----- Extracted data -----
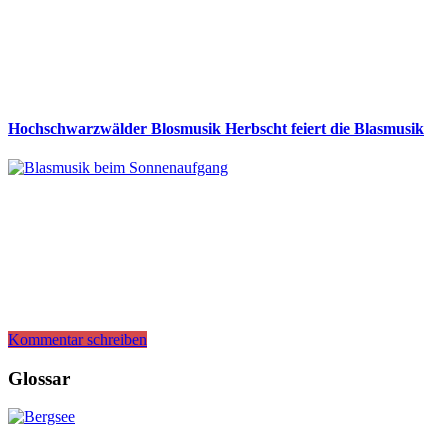
Hochschwarzwälder Blosmusik Herbscht feiert die Blasmusik
Kommentar schreiben
Glossar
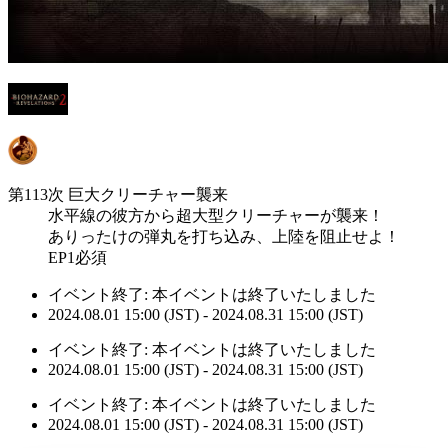
第113次 巨大クリーチャー襲来
水平線の彼方から超大型クリーチャーが襲来！
ありったけの弾丸を打ち込み、上陸を阻止せよ！
EP1必須
イベント終了:
本イベントは終了いたしました
2024.08.01 15:00 (JST) - 2024.08.31 15:00 (JST)
イベント終了:
本イベントは終了いたしました
2024.08.01 15:00 (JST) - 2024.08.31 15:00 (JST)
イベント終了:
本イベントは終了いたしました
2024.08.01 15:00 (JST) - 2024.08.31 15:00 (JST)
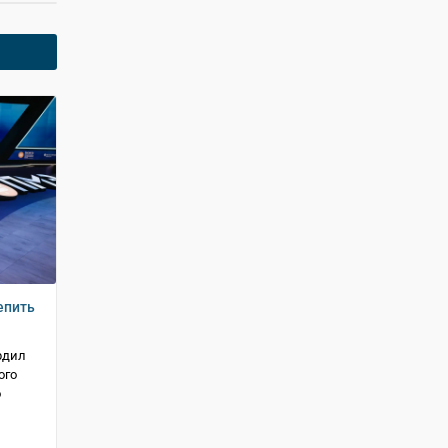
епить
рдил
ого
о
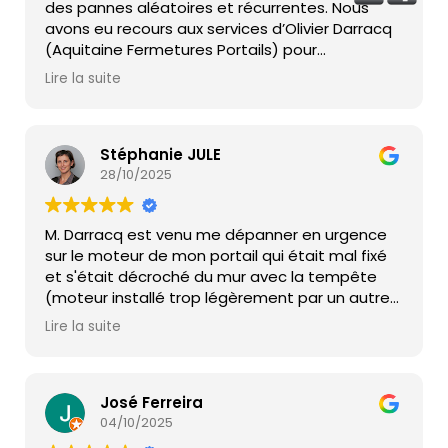
des pannes aléatoires et récurrentes. Nous
aquitaine,qui m'ont mis en relation avec ce
avons eu recours aux services d’Olivier Darracq
technicien.
(Aquitaine Fermetures Portails) pour
solutionner ces problèmes pénibles sur un
Lire la suite
portail qu’il n’avait pas installé. Grâce à sa
compétence et son professionnalisme nos
problèmes sont réglés. Il intervient très
rapidement, efficacement et ses prix sont très
Stéphanie JULE
raisonnables Nous recommandons vivement
28/10/2025
Aquitaine Fermetures Portails. Merci encore !!
M. Darracq est venu me dépanner en urgence
sur le moteur de mon portail qui était mal fixé
et s'était décroché du mur avec la tempête
(moteur installé trop légèrement par un autre
professionnel). De plus, il a changé la carte
Lire la suite
électronique du moteur qui présentait un
défaut (carte récente pourtant), tout cela très
rapidement pour ne pas me laisser en galère.
Je suis contente de l'intervention de monsieur
José Ferreira
Darracq, on voit qu'il maîtrise. Je le
04/10/2025
recommande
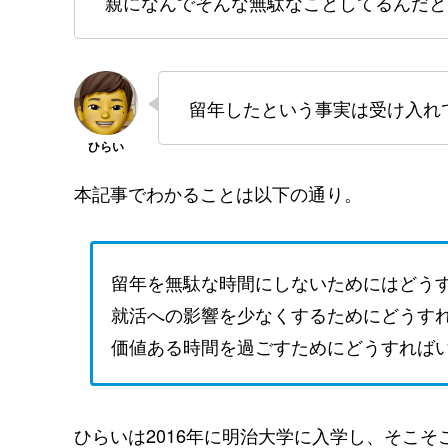
親になんでそんな無駄なことしてるんだと
留年したという事実は受け入れ
本記事でわかることは以下の通り。
留年を無駄な時間にしないためにはどう
就活への影響を少なくするためにどうす
価値ある時間を過ごすためにどうすれば
ひらいは2016年に明治大学に入学し、そこそ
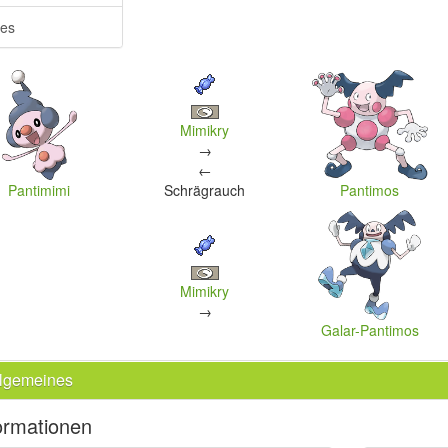
res
Mimikry
→
←
Pantimimi
Schrägrauch
Pantimos
Mimikry
→
Galar-Pantimos
llgemeines
ormationen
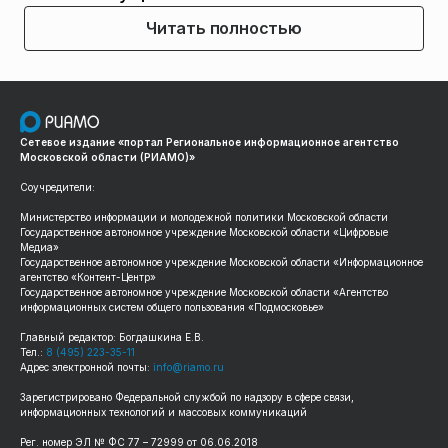
Читать полностью
Сетевое издание «портал Региональное информационное агентство
Московской области (РИАМО)»
Соучредители:
Министерство информации и молодежной политики Московской области
Государственное автономное учреждение Московской области «Цифровые
Медиа»
Государственное автономное учреждение Московской области «Информационное
агентство «Контент-Центр»
Государственное автономное учреждение Московской области «Агентство
информационных систем общего пользования «Подмосковье»
Главный редактор: Богдашкина Е.В.
Тел.:
8 (495) 223-35-11
Адрес электронной почты:
info@riamo.ru
Зарегистрировано Федеральной службой по надзору в сфере связи,
информационных технологий и массовых коммуникаций
Рег. номер ЭЛ № ФС 77 – 72999 от 06.06.2018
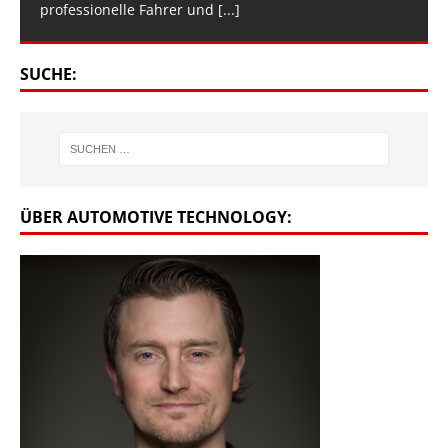
professionelle Fahrer und
[...]
SUCHE:
ÜBER AUTOMOTIVE TECHNOLOGY:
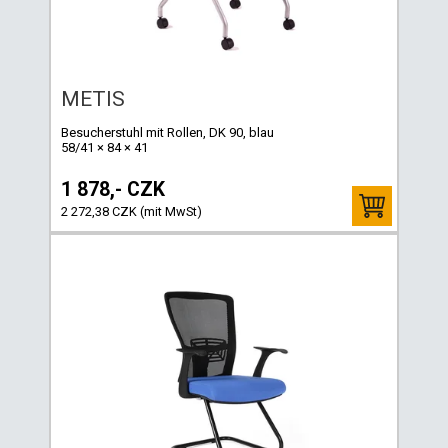
METIS
Besucherstuhl mit Rollen, DK 90, blau
58/41 × 84 × 41
1 878,- CZK
2 272,38 CZK (mit MwSt)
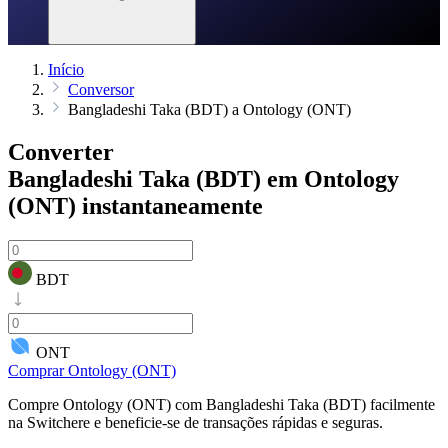
Início
Conversor
Bangladeshi Taka (BDT) a Ontology (ONT)
Converter
Bangladeshi Taka (BDT) em Ontology
(ONT)
instantaneamente
BDT
ONT
Comprar Ontology (ONT)
Compre Ontology (ONT) com Bangladeshi Taka (BDT) facilmente
na Switchere e beneficie-se de transações rápidas e seguras.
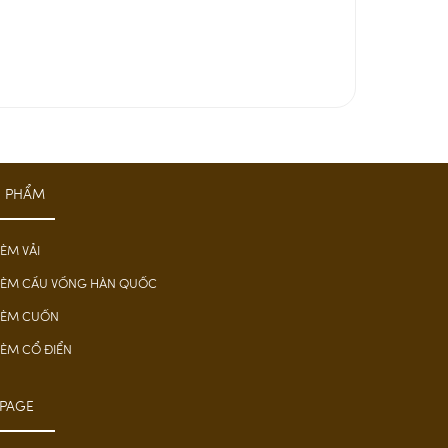
N PHẨM
ÈM VẢI
ÈM CẦU VỒNG HÀN QUỐC
RÈM CUỐN
ÈM CỔ ĐIỂN
PAGE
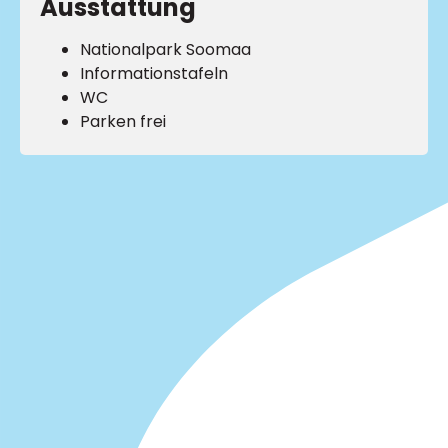
Ausstattung
Nationalpark Soomaa
Informationstafeln
WC
Parken frei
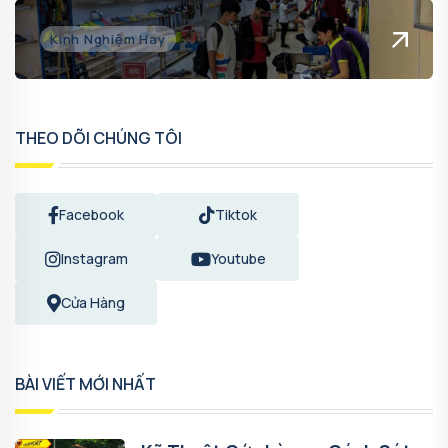
Kinh Nghiệm Hay
THEO DÕI CHÚNG TÔI
Facebook
Tiktok
Instagram
Youtube
Cửa Hàng
BÀI VIẾT MỚI NHẤT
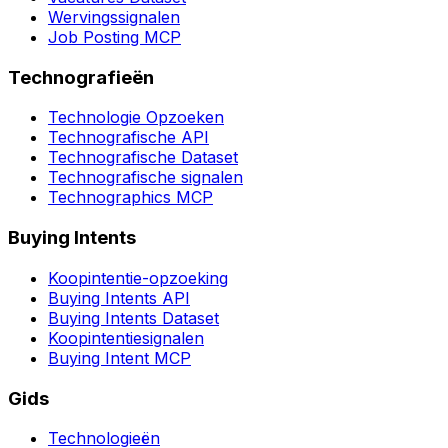
Wervingssignalen
Job Posting MCP
Technografieën
Technologie Opzoeken
Technografische API
Technografische Dataset
Technografische signalen
Technographics MCP
Buying Intents
Koopintentie-opzoeking
Buying Intents API
Buying Intents Dataset
Koopintentiesignalen
Buying Intent MCP
Gids
Technologieën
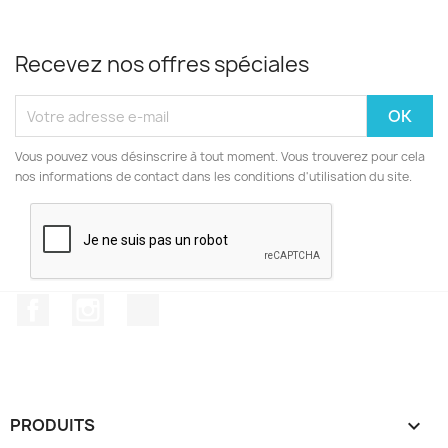
Recevez nos offres spéciales
Vous pouvez vous désinscrire à tout moment. Vous trouverez pour cela
nos informations de contact dans les conditions d'utilisation du site.
Facebook
Instagram
TikTok
PRODUITS

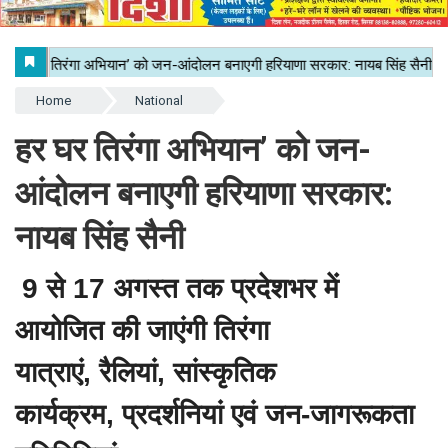
Home
National
हर घर तिरंगा अभियान’ को जन-
आंदोलन बनाएगी हरियाणा सरकार:
नायब सिंह सैनी
9 से 17 अगस्त तक प्रदेशभर में
आयोजित की जाएंगी तिरंगा
यात्राएं, रैलियां, सांस्कृतिक
कार्यक्रम, प्रदर्शनियां एवं जन-जागरूकता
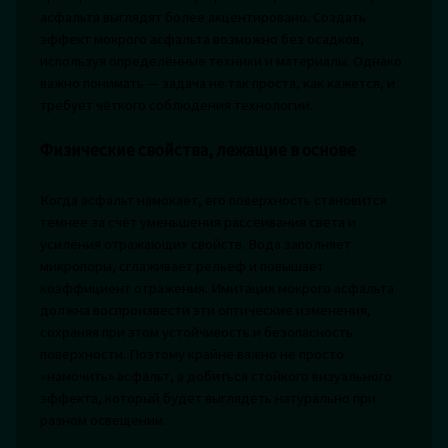
асфальта выглядят более акцентировано. Создать
эффект мокрого асфальта возможно без осадков,
используя определённые техники и материалы. Однако
важно понимать — задача не так проста, как кажется, и
требует чёткого соблюдения технологии.
Физические свойства, лежащие в основе
Когда асфальт намокает, его поверхность становится
темнее за счёт уменьшения рассеивания света и
усиления отражающих свойств. Вода заполняет
микропоры, сглаживает рельеф и повышает
коэффициент отражения. Имитация мокрого асфальта
должна воспроизвести эти оптические изменения,
сохраняя при этом устойчивость и безопасность
поверхности. Поэтому крайне важно не просто
«намочить» асфальт, а добиться стойкого визуального
эффекта, который будет выглядеть натурально при
разном освещении.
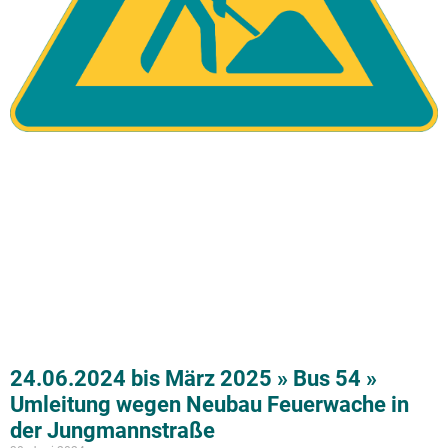
24.06.2024 bis März 2025 » Bus 54 »
Umleitung wegen Neubau Feuerwache in
der Jungmannstraße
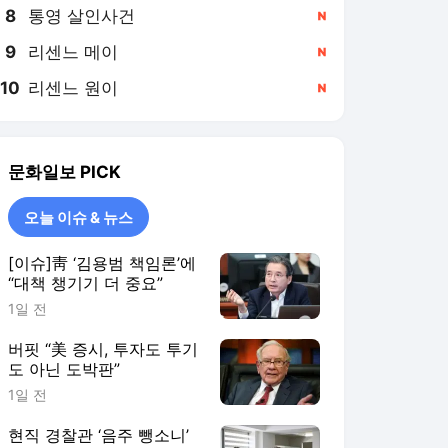
8
통영 살인사건
,신규
9
리센느 메이
,신규
10
리센느 원이
,신규
문화일보
PICK
오늘 이슈 & 뉴스
[이슈]靑 ‘김용범 책임론’에
“대책 챙기기 더 중요”
1일 전
버핏 “美 증시, 투자도 투기
도 아닌 도박판”
1일 전
현직 경찰관 ‘음주 뺑소니’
-----
• **What to do**
Print the records again exactly. Skip every picture.

• **Solution for this exercise**
Hochschwarzwälder Blosmusik Herbscht feiert die Blasmusik
Kommentar schreiben
Glossar
第113次 巨大クリーチャー襲来
水平線の彼方から超大型クリーチャーが襲来！
ありったけの弾丸を打ち込み、上陸を阻止せよ！
EP1必須
イベント終了:
本イベントは終了いたしました
2024.08.01 15:00 (JST) - 2024.08.31 15:00 (JST)
イベント終了:
本イベントは終了いたしました
2024.08.01 15:00 (JST) - 2024.08.31 15:00 (JST)
イベント終了:
本イベントは終了いたしました
2024.08.01 15:00 (JST) - 2024.08.31 15:00 (JST)
епить
рдил
ого
о
des pannes aléatoires et récurrentes. Nous
aquitaine,qui m'ont mis en relation avec ce
avons eu recours aux services d’Olivier Darracq
technicien.
(Aquitaine Fermetures Portails) pour
solutionner ces problèmes pénibles sur un
Lire la suite
portail qu’il n’avait pas installé. Grâce à sa
compétence et son professionnalisme nos
problèmes sont réglés. Il intervient très
rapidement, efficacement et ses prix sont très
Stéphanie JULE
raisonnables Nous recommandons vivement
28/10/2025
Aquitaine Fermetures Portails. Merci encore !!
M. Darracq est venu me dépanner en urgence
sur le moteur de mon portail qui était mal fixé
et s'était décroché du mur avec la tempête
(moteur installé trop légèrement par un autre
professionnel). De plus, il a changé la carte
Lire la suite
électronique du moteur qui présentait un
défaut (carte récente pourtant), tout cela très
rapidement pour ne pas me laisser en galère.
Je suis contente de l'intervention de monsieur
José Ferreira
Darracq, on voit qu'il maîtrise. Je le
04/10/2025
recommande
親になんでそんな無駄なことしてるんだと
留年したという事実は受け入れ
本記事でわかることは以下の通り。
留年を無駄な時間にしないためにはどう
就活への影響を少なくするためにどうす
価値ある時間を過ごすためにどうすれば
ひらいは2016年に明治大学に入学し、そこそ
res
Mimikry
→
←
Pantimimi
Schrägrauch
Pantimos
Mimikry
→
Galar-Pantimos
llgemeines
ormationen
Читать полностью
Сетевое издание «портал Региональное информационное агентство
Московской области (РИАМО)»
Соучредители:
Министерство информации и молодежной политики Московской области
Государственное автономное учреждение Московской области «Цифровые
Медиа»
Государственное автономное учреждение Московской области «Информационное
агентство «Контент-Центр»
Государственное автономное учреждение Московской области «Агентство
информационных систем общего пользования «Подмосковье»
Главный редактор: Богдашкина Е.В.
Тел.:
8 (495) 223-35-11
Адрес электронной почты:
info@riamo.ru
Зарегистрировано Федеральной службой по надзору в сфере связи,
информационных технологий и массовых коммуникаций
Рег. номер ЭЛ № ФС 77 – 72999 от 06.06.2018
professionelle Fahrer und
[...]
SUCHE:
ÜBER AUTOMOTIVE TECHNOLOGY:
METIS
Besucherstuhl mit Rollen, DK 90, blau
58/41 × 84 × 41
1 878,- CZK
2 272,38 CZK (mit MwSt)
Início
Conversor
Bangladeshi Taka (BDT) a Ontology (ONT)
Converter
Bangladeshi Taka (BDT) em Ontology
(ONT)
instantaneamente
BDT
ONT
Comprar Ontology (ONT)
Compre Ontology (ONT) com Bangladeshi Taka (BDT) facilmente
na Switchere e beneficie-se de transações rápidas e seguras.
N PHẨM
ÈM VẢI
ÈM CẦU VỒNG HÀN QUỐC
RÈM CUỐN
ÈM CỔ ĐIỂN
PAGE
Ausstattung
Nationalpark Soomaa
Informationstafeln
WC
Parken frei
Kinh Nghiệm Hay
THEO DÕI CHÚNG TÔI
Facebook
Tiktok
Instagram
Youtube
Cửa Hàng
BÀI VIẾT MỚI NHẤT
Wervingssignalen
Job Posting MCP
Technografieën
Technologie Opzoeken
Technografische API
Technografische Dataset
Technografische signalen
Technographics MCP
Buying Intents
Koopintentie-opzoeking
Buying Intents API
Buying Intents Dataset
Koopintentiesignalen
Buying Intent MCP
Gids
Technologieën
Recevez nos offres spéciales
Vous pouvez vous désinscrire à tout moment. Vous trouverez pour cela
nos informations de contact dans les conditions d'utilisation du site.
Facebook
Instagram
TikTok
PRODUITS

Home
National
हर घर तिरंगा अभियान’ को जन-
आंदोलन बनाएगी हरियाणा सरकार:
नायब सिंह सैनी
9 से 17 अगस्त तक प्रदेशभर में
आयोजित की जाएंगी तिरंगा
यात्राएं, रैलियां, सांस्कृतिक
कार्यक्रम, प्रदर्शनियां एवं जन-जागरूकता
асфальта выглядят более акцентировано. Создать
эффект мокрого асфальта возможно без осадков,
используя определённые техники и материалы. Однако
важно понимать — задача не так проста, как кажется, и
требует чёткого соблюдения технологии.
Физические свойства, лежащие в основе
Когда асфальт намокает, его поверхность становится
темнее за счёт уменьшения рассеивания света и
усиления отражающих свойств. Вода заполняет
микропоры, сглаживает рельеф и повышает
коэффициент отражения. Имитация мокрого асфальта
должна воспроизвести эти оптические изменения,
сохраняя при этом устойчивость и безопасность
поверхности. Поэтому крайне важно не просто
«намочить» асфальт, а добиться стойкого визуального
эффекта, который будет выглядеть натурально при
разном освещении.
24.06.2024 bis März 2025 » Bus 54 »
Umleitung wegen Neubau Feuerwache in
der Jungmannstraße
8
통영 살인사건
,신규
9
리센느 메이
,신규
10
리센느 원이
,신규
문화일보
PICK
오늘 이슈 & 뉴스
[이슈]靑 ‘김용범 책임론’에
“대책 챙기기 더 중요”
1일 전
버핏 “美 증시, 투자도 투기
도 아닌 도박판”
1일 전
현직 경찰관 ‘음주 뺑소니’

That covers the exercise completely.